__Task description__:
Reproduce the records below, substituting "Provide results in" for "Return results in" wherever it occurs and leaving everything else unchanged.

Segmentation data
— BEGIN —

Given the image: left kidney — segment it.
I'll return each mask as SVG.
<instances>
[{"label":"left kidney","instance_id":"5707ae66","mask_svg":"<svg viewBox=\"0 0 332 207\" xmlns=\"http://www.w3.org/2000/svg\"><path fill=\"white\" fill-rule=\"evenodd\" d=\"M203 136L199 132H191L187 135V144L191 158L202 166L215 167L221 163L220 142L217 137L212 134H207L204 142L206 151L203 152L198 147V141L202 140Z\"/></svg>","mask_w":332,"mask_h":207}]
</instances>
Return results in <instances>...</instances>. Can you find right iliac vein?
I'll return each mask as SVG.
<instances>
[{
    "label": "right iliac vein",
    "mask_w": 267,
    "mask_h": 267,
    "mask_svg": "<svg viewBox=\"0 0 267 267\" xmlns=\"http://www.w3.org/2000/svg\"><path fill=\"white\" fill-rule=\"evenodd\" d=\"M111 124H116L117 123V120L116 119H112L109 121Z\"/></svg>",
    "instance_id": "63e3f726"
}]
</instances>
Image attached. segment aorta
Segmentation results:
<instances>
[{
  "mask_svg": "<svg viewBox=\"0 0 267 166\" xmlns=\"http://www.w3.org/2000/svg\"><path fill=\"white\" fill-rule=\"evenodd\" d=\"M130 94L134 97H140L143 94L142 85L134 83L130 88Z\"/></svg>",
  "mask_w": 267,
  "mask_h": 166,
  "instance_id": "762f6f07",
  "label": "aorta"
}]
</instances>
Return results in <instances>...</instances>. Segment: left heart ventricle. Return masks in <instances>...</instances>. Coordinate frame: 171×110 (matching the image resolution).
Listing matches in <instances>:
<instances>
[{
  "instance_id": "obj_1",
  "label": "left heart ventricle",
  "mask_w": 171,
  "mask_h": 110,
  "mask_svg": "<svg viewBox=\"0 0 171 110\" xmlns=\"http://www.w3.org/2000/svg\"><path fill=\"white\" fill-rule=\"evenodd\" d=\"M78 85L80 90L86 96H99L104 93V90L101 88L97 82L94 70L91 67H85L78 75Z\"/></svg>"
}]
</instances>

— END —

__Complete answer__:
Given the image: left kidney — segment it.
I'll return each mask as SVG.
<instances>
[{"label":"left kidney","instance_id":"5707ae66","mask_svg":"<svg viewBox=\"0 0 332 207\" xmlns=\"http://www.w3.org/2000/svg\"><path fill=\"white\" fill-rule=\"evenodd\" d=\"M203 136L199 132H191L187 135V144L191 158L202 166L215 167L221 163L220 142L217 137L212 134H207L204 142L206 151L203 152L198 147V141L202 140Z\"/></svg>","mask_w":332,"mask_h":207}]
</instances>
Provide results in <instances>...</instances>. Can you find right iliac vein?
I'll return each mask as SVG.
<instances>
[{
    "label": "right iliac vein",
    "mask_w": 267,
    "mask_h": 267,
    "mask_svg": "<svg viewBox=\"0 0 267 267\" xmlns=\"http://www.w3.org/2000/svg\"><path fill=\"white\" fill-rule=\"evenodd\" d=\"M111 124H116L117 123V120L116 119H112L109 121Z\"/></svg>",
    "instance_id": "63e3f726"
}]
</instances>
Image attached. segment aorta
Segmentation results:
<instances>
[{
  "mask_svg": "<svg viewBox=\"0 0 267 166\" xmlns=\"http://www.w3.org/2000/svg\"><path fill=\"white\" fill-rule=\"evenodd\" d=\"M130 94L134 97H140L143 94L142 85L134 83L130 88Z\"/></svg>",
  "mask_w": 267,
  "mask_h": 166,
  "instance_id": "762f6f07",
  "label": "aorta"
}]
</instances>
Provide results in <instances>...</instances>. Segment: left heart ventricle. Return masks in <instances>...</instances>. Coordinate frame: 171×110 (matching the image resolution).
Listing matches in <instances>:
<instances>
[{
  "instance_id": "obj_1",
  "label": "left heart ventricle",
  "mask_w": 171,
  "mask_h": 110,
  "mask_svg": "<svg viewBox=\"0 0 171 110\" xmlns=\"http://www.w3.org/2000/svg\"><path fill=\"white\" fill-rule=\"evenodd\" d=\"M78 85L80 90L86 96H99L104 93V90L101 88L97 82L94 70L91 67H85L78 75Z\"/></svg>"
}]
</instances>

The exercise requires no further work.